_Given passage_
•••
Bernard Gotfryd, Andy Warhol ​(ca. 1977), Library of Congress, LC-GB05- 4479 [P&P]

The views and opinions expressed in this article are solely those of the author. They do not reflect the opinions or views of Bunker Projects or its members. 


I have this, perhaps uniquely Pittsburgh, problem: I’m tired of Andy Warhol. I can’t go into a cafe without seeing a genuine, bootleg, or copycat Warhol canvas made in three or four combative hues. Every Halloween, scores of recent transplants to the city put on embarrassingly bad wigs and repeat an old liturgy about 15 minutes of something or another. Every bio blurb about the late Andy has some mention of Pittsburgh and how quickly he ran from here, as though that’s an interesting story, as though that’s not the story of our myriad parents, aunts, uncles, cousins… As though that’s not the story of coal, and salt, and glass, and iron, and steel. As though we don’t all run from Pittsburgh at some point. What’s interesting is coming back, or staying. Warhol didn’t do either. He moved to New York. Moving to New York isn’t interesting. He doesn’t really interest me. Or, maybe more precisely, a product called “Andy Warhol,” a sort of art world export, doesn’t interest me.

​That product has most recently been exported to Saudi Arabia in the form of FAME: Andy Warhol in AlUla at the AlUla Arts Festival. Curated by Patrick Moore, director of our own Andy Warhol Museum, the show brings together a range of Warhol’s works that attest to his lifelong obsession with fame and the famous. In numerous interviews, Moore claims the theme of fame matches his own experience visiting the Gulf nation — a place imminently youthful, ripe for change, desirous of the eyes of the world. Housed in the Maraya — a stunning concert hall with a mirror-covered exterior — the whole shindig sounds utterly glamorous. Famous people, being looked at by the young and beautiful, inside a vision-defying piece of architecture on land ruled by an ultra-rich monarchy. I mean, pinch me! I think I’m dreaming!
•••
_Data block_

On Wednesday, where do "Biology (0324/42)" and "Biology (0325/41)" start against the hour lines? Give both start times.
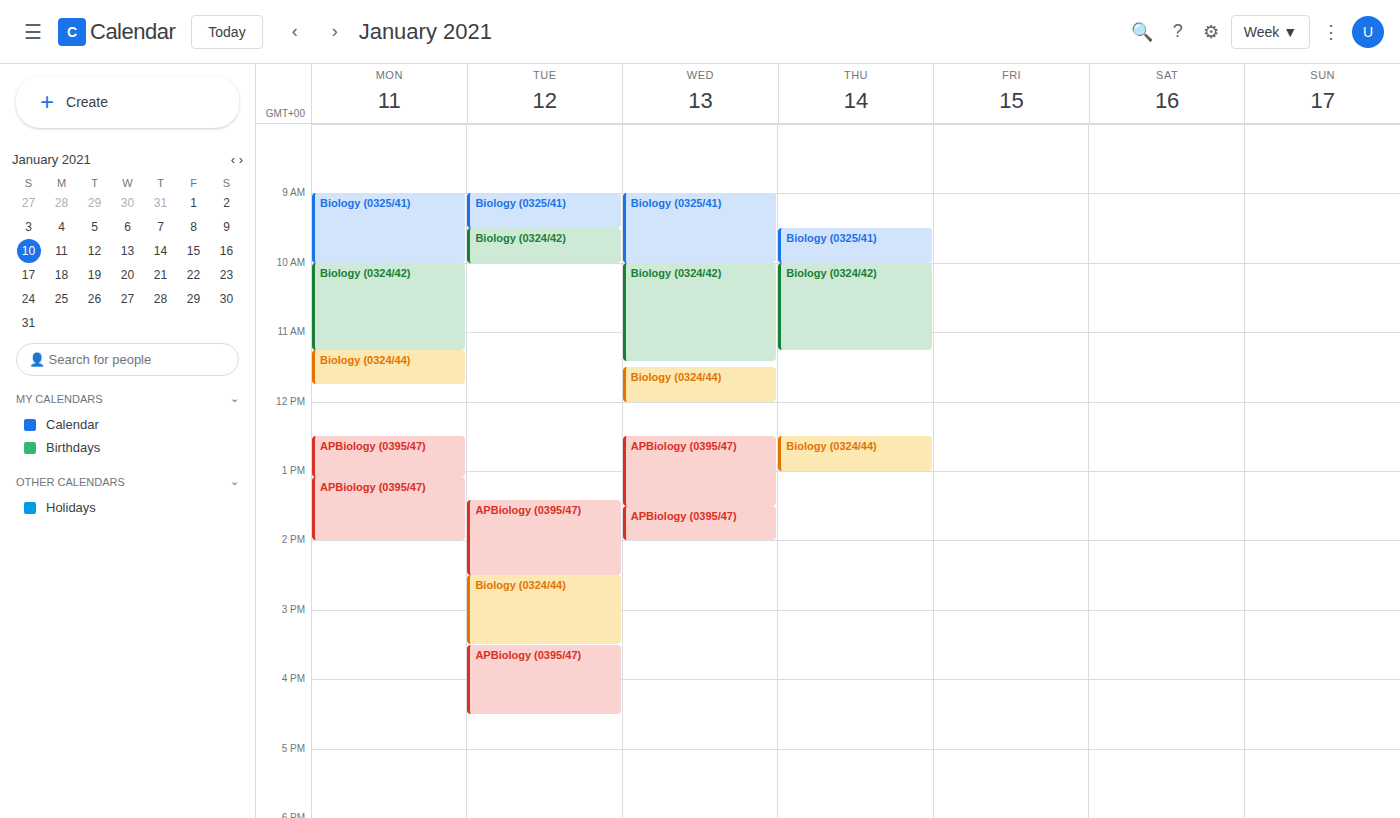
"Biology (0324/42)": 10:00 AM, exactly on the 10 AM line. "Biology (0325/41)": 9:00 AM, exactly on the 9 AM line.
•••
_Aim_
Can you rewrite the Warhol article between "Bernard Gotfryd, Andy Warhol ​(ca." and "or its members.", inclusive, with "author" changed to "writer"?

_Full output_
Bernard Gotfryd, Andy Warhol ​(ca. 1977), Library of Congress, LC-GB05- 4479 [P&P]

The views and opinions expressed in this article are solely those of the writer. They do not reflect the opinions or views of Bunker Projects or its members.